Infelizmente, este não é caso único. Recentemente um grupo de peritos das Nações Unidas publicou um relatório onde afirma que centenas de mulheres e raparigas, algumas com menos de 10 anos, têm sido raptadas e usadas como escravas sexuais tanto pelos soldados governamentais como pelos rebeldes.
Ainda em África, a situação na Eritreia é desconhecida por muitos. Conhecido como "a Coreia do Norte africana", o regime da Frente Popular por Democracia e Justiça não admite dissidências. Seis milhões de pessoas vivem num dos países mais pobres do mundo e é daqui que sai o maior número de refugiados do planeta.
No país nunca houve eleições, não existe imprensa livre, ninguém pode circular entre cidades sem um visto e as fronteiras com os países vizinhos estão totalmente encerradas. A Eritreia tem ainda um regime de participação forçada no serviço militar a partir dos 18 anos. A lei determina que esse serviço deve durar 18 meses, mas a maior parte das vezes vai mais além e em alguns casos é até ao final da vida. Um relatório da Human Rights Watch garante que muitas vezes esse serviço militar é acompanhado de abusos físicos e as mulheres são tratadas como empregadas domésticas e escravas sexuais dos comandantes.
Em 2012, a jovem Ciham Ali Ahmed, com 15 anos, decidiu fugir do país para escapar ao serviço militar. Foi detida e, seis anos depois, ninguém sabe dela. As autoridades nunca a acusaram de qualquer crime e não informaram a família do local onde está detida. Como muitos milhares de eritreus, Ciham pode estar viva ou morta. Ela é filha de um antigo ministro da Informação, um dos homens de confiança do presidente Isaias Afwerki, que fugiu do país quando o regime se tornou mais autoritário.
Sempre que a família tenta saber da jovem, hoje com 21 anos, a resposta é a mesma: o caso dela está entregue ao presidente e ninguém sabe de nada. Ciham apenas desapareceu.
Um nome menos habitual na lista de países que violam os direitos humanos é a Austrália, mas a forma como tem tratado os refugiados colocou-a na lista negra. Desde 2013, Camberra envia todos os homens, mulheres e crianças que pedem asilo para a ilha de Nauru, no Pacifico.
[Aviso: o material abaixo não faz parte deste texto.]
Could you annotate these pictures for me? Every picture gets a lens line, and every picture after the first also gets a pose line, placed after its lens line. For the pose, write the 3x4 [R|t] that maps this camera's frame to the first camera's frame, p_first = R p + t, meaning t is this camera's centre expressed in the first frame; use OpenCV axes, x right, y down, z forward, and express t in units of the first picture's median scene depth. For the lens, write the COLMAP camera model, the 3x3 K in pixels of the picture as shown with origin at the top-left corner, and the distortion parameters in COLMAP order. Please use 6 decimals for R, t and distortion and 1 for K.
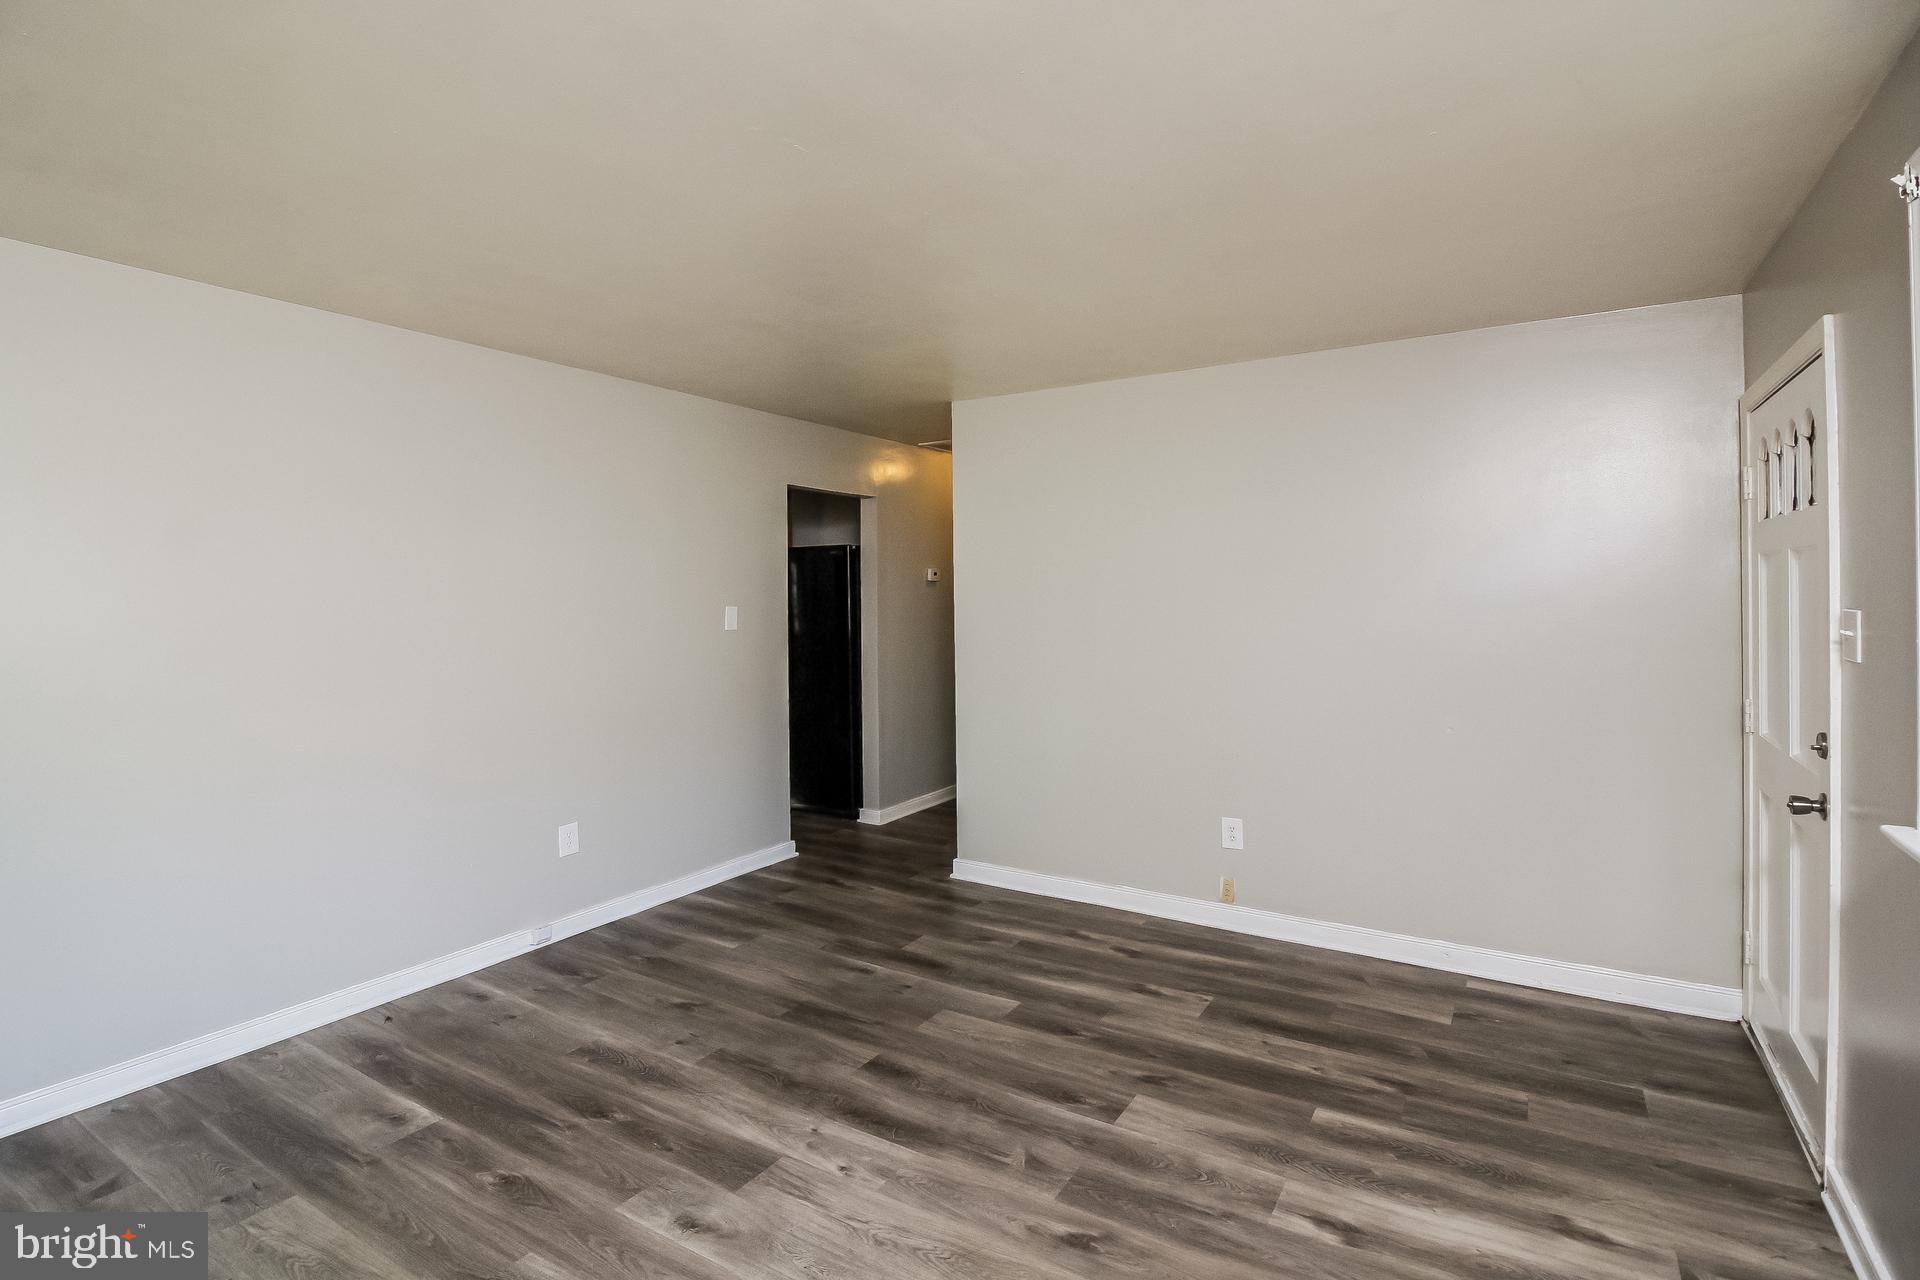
lens RADIAL K [[922.8, 0, 960.9], [0, 922.8, 588.1], [0, 0, 1]] dist [0.027061, 0.000068]
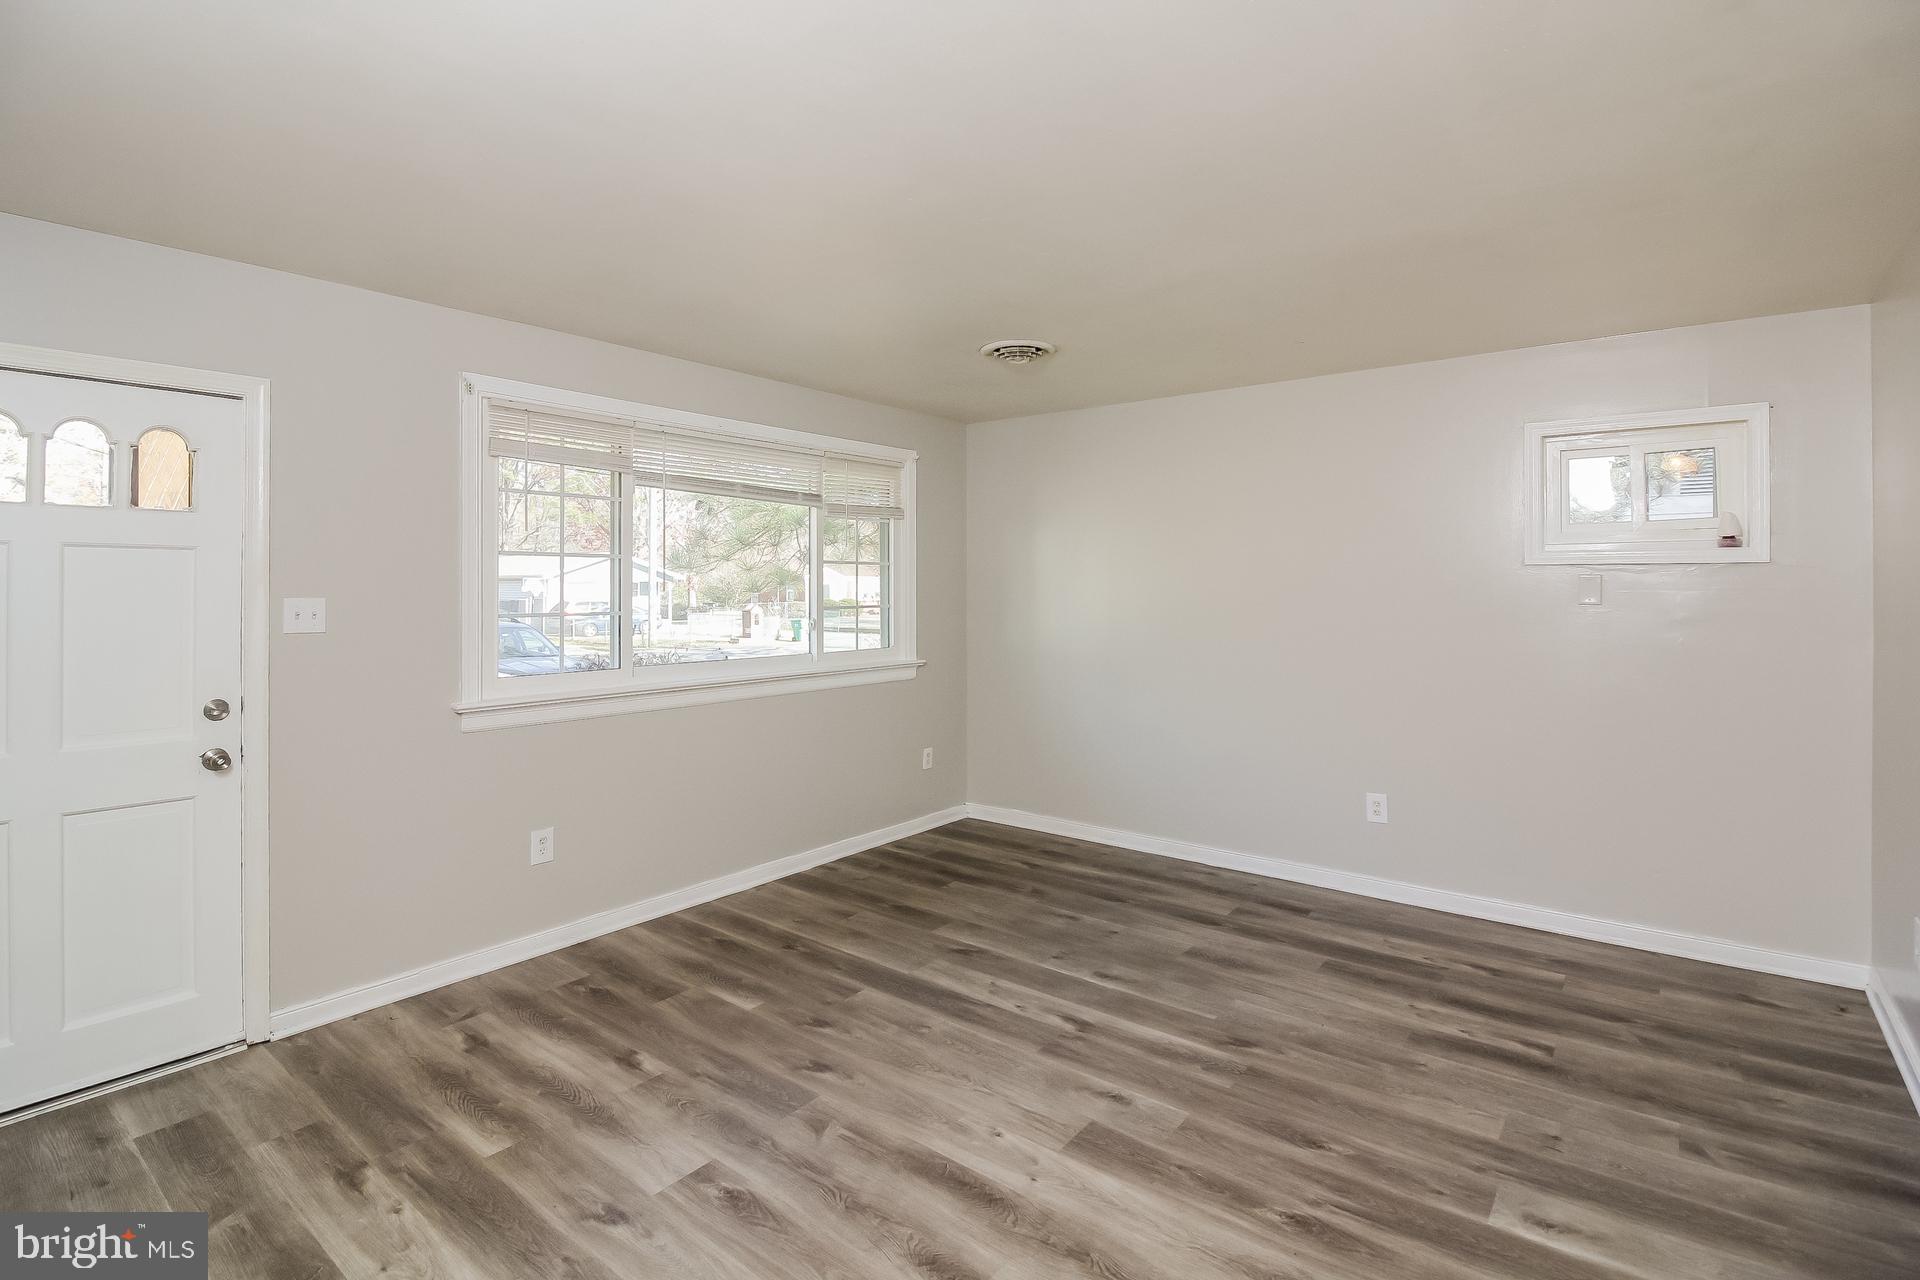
lens RADIAL K [[922.8, 0, 960.9], [0, 922.8, 588.1], [0, 0, 1]] dist [0.027061, 0.000068]
pose [[-0.993746, 0.008132, 0.111367, -0.203854], [0.008513, 0.999959, 0.002953, 0.001075], [-0.111339, 0.003883, -0.993775, 2.019995]]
As condições nos centros de acolhimento são deploráveis e, em 2018, surgiram noticias de tentativas de suicídio entre as crianças.
Os refugiados e requerentes de asilo queixam-se de que a população local os trata mal e, muitas vezes, são roubados. A assistência médica nos centros de acolhimento não é adequada e não há qualquer apoio psicológico para pessoas que sofrem de stress pós traumático, depressão e ansiedade.
Este ano, um rapaz de 11 anos foi internado depois de ter estado em greve de fome durante duas semanas. Este menino iraniano, detido com a família há cinco anos, tentou matar-se em janeiro com uma overdose de medicamentos, depois, enquanto esteve no hospital, tentou enforcar-se numa cortina. Este e outros casos desencadearam uma campanha internacional que levou a Austrália a aceitar transferir as crianças para território nacional. Quase a chegar ao final de 2018, ainda há, no entanto, menores nos campos de Nauru.